PROMPT =>
Reproduce every item below line for line, changing nothing.

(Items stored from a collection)
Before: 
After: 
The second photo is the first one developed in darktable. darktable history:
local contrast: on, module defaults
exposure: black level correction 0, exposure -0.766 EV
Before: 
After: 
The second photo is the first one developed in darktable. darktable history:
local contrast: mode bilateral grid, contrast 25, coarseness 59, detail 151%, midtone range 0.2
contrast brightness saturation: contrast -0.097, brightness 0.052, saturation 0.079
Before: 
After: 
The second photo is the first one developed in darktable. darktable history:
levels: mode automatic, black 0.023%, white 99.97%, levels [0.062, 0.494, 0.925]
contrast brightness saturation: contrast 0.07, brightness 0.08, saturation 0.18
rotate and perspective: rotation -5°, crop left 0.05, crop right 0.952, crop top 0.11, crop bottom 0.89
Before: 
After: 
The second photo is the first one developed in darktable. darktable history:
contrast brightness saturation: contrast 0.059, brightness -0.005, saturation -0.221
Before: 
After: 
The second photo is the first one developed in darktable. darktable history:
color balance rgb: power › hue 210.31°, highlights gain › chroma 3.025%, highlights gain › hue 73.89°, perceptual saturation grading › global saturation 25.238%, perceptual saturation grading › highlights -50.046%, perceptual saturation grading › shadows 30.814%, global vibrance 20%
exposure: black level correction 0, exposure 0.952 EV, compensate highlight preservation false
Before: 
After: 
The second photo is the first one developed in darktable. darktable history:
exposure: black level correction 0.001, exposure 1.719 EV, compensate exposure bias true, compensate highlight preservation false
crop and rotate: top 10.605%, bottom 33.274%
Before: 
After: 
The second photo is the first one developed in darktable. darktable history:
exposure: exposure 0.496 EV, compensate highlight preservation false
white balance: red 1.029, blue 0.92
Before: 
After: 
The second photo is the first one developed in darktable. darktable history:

RESULT =>
Before: 
After: 
The second photo is the first one developed in darktable. darktable history:
local contrast: on, module defaults
exposure: black level correction 0, exposure -0.766 EV
Before: 
After: 
The second photo is the first one developed in darktable. darktable history:
local contrast: mode bilateral grid, contrast 25, coarseness 59, detail 151%, midtone range 0.2
contrast brightness saturation: contrast -0.097, brightness 0.052, saturation 0.079
Before: 
After: 
The second photo is the first one developed in darktable. darktable history:
levels: mode automatic, black 0.023%, white 99.97%, levels [0.062, 0.494, 0.925]
contrast brightness saturation: contrast 0.07, brightness 0.08, saturation 0.18
rotate and perspective: rotation -5°, crop left 0.05, crop right 0.952, crop top 0.11, crop bottom 0.89
Before: 
After: 
The second photo is the first one developed in darktable. darktable history:
contrast brightness saturation: contrast 0.059, brightness -0.005, saturation -0.221
Before: 
After: 
The second photo is the first one developed in darktable. darktable history:
color balance rgb: power › hue 210.31°, highlights gain › chroma 3.025%, highlights gain › hue 73.89°, perceptual saturation grading › global saturation 25.238%, perceptual saturation grading › highlights -50.046%, perceptual saturation grading › shadows 30.814%, global vibrance 20%
exposure: black level correction 0, exposure 0.952 EV, compensate highlight preservation false
Before: 
After: 
The second photo is the first one developed in darktable. darktable history:
exposure: black level correction 0.001, exposure 1.719 EV, compensate exposure bias true, compensate highlight preservation false
crop and rotate: top 10.605%, bottom 33.274%
Before: 
After: 
The second photo is the first one developed in darktable. darktable history:
exposure: exposure 0.496 EV, compensate highlight preservation false
white balance: red 1.029, blue 0.92
Before: 
After: 
The second photo is the first one developed in darktable. darktable history:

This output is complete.